Locate the line with "enquadra como um" in the material. Copy that line and each one after it, through the last, exactly and with nothing else.

EXERCISE DATA -
•••

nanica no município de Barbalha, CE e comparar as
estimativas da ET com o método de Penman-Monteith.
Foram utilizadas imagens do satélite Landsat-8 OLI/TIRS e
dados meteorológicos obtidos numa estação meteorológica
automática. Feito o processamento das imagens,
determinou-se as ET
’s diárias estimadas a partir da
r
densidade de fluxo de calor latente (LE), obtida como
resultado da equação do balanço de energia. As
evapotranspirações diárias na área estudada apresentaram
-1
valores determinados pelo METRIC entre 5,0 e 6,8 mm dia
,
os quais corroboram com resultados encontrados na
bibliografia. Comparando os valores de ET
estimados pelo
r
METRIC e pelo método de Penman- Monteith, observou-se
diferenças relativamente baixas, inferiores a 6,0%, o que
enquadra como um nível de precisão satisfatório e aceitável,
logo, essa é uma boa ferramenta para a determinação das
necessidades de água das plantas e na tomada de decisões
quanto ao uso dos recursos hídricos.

•••

YOUR SOLUTION -
enquadra como um nível de precisão satisfatório e aceitável,
logo, essa é uma boa ferramenta para a determinação das
necessidades de água das plantas e na tomada de decisões
quanto ao uso dos recursos hídricos.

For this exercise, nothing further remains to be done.